Cool thanks for the ****ing help


----------



## Spongy (Jul 8, 2018)

bigbroful said:


> Cool thanks for the ****ing help



You're welcome


----------



## StrangerPins (Jul 8, 2018)

For what it’s worth and that’s probably very little since I’m new on this forum I’ve never had a problem with their Raws or service and I’ve bought a large variety of products. Been a while since last order is this becoming a regular occurrence with PPL?


----------



## Elivo (Jul 8, 2018)

bigbroful said:


> Cool thanks for the ****ing help



Thats what we are here for, glad we could help out.

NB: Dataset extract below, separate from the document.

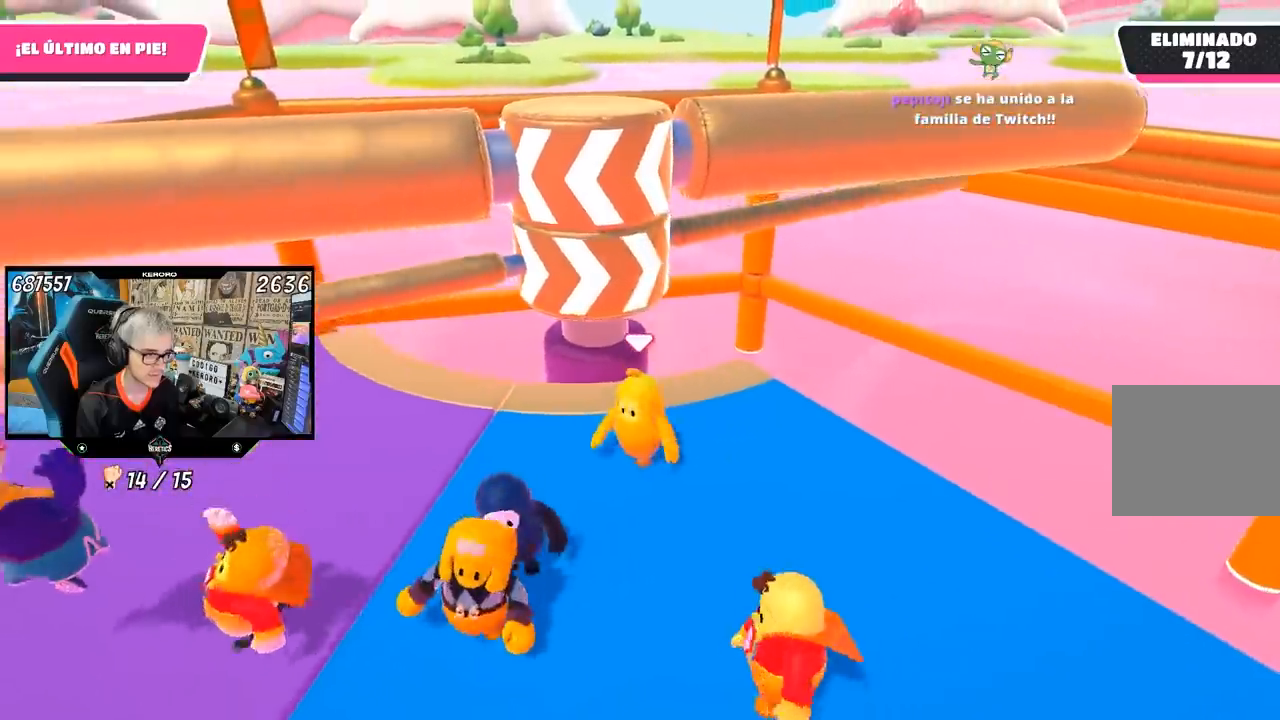
{"buttons": [], "left_stick": "left", "right_stick": "center", "events": [[117, "left_stick", "left"], [250, "left_stick", "up-right"], [283, "right_stick", "left"], [317, "left_stick", "right"], [417, "left_stick", "center"], [417, "right_stick", "center"], [483, "left_stick", "left"]]}
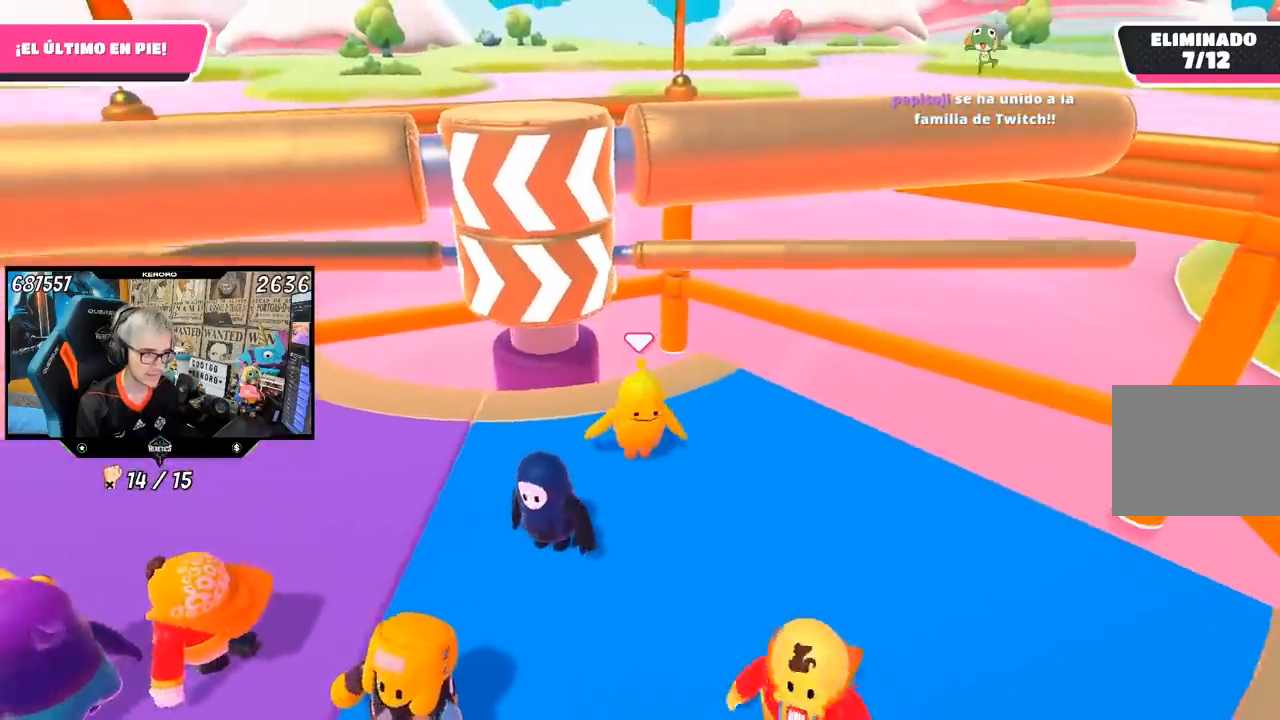
{"buttons": [], "left_stick": "up-right", "right_stick": "center", "events": [[117, "left_stick", "center"], [217, "left_stick", "right"], [350, "left_stick", "center"], [400, "left_stick", "left"], [483, "left_stick", "up-right"]]}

Bye bye


----------



## Spongy (Jul 8, 2018)

StrangerPins said:


> For what it’s worth and that’s probably very little since I’m new on this forum I’ve never had a problem with their Raws or service and I’ve bought a large variety of products. Been a while since last order is this becoming a regular occurrence with PPL?



I've heard this before.  and it seems lately (but for a while now) it's been all bad feedback.  I believe they were selectively scamming for a while


----------



## StrangerPins (Jul 8, 2018)

That’s a pity if true. Decent raws suppliers that understand Aus customs aren’t easy to find.


----------



## KINGIV (Jul 8, 2018)

PillarofBalance said:


> Naps used to be good? Lol!!


lmao! I was thinking the same thing when he said that about Naps. I don't understand why anyone would even buy from a place with that kind of a name. Purplepandalabs, yeah that sounds like a really trustworthy and professional bunch lol On the other hand one source that has been around for a long time, I've even heard some bad things about that site lately.


----------



## Ibuzzed (Jul 12, 2018)

Damn,  got the info for purple panda as a reputable source.  Responsive customer service and fast to take my money.. did two shots of test E one week apart in both legs and had severe pip like it was mixed with crayons.  I read somewhere on this site someone defending them, probly the purple pickle himself.  So i don’t think I’ll be using anymore with a reaction like that but some say certain oils with some people can cause this reaction?  Thoughts?


----------



## Elivo (Jul 12, 2018)

Ibuzzed said:


> Damn,  got the info for purple panda as a reputable source.  Responsive customer service and fast to take my money.. did two shots of test E one week apart in both legs and had severe pip like it was mixed with crayons.  I read somewhere on this site someone defending them, probly the purple pickle himself.  So i don’t think I’ll be using anymore with a reaction like that but some say certain oils with some people can cause this reaction?  Thoughts?



In no way commenting on the quality of the gear you bought, but pretty sure test e can take a bit of getting used to. I think it’s a bit tougher on a person at first than test c.


----------



## Jin (Jul 12, 2018)

Elivo said:


> In no way commenting on the quality of the gear you bought, but pretty sure test e can take a bit of getting used to. I think it’s a bit tougher on a person at first than test c.



Is this from experience? 

Im not sure why you would notice a difference as the ester lengths are comparable.


----------



## Elivo (Jul 12, 2018)

Jin said:


> Is this from experience?
> 
> Im not sure why you would notice a difference as the ester lengths are comparable.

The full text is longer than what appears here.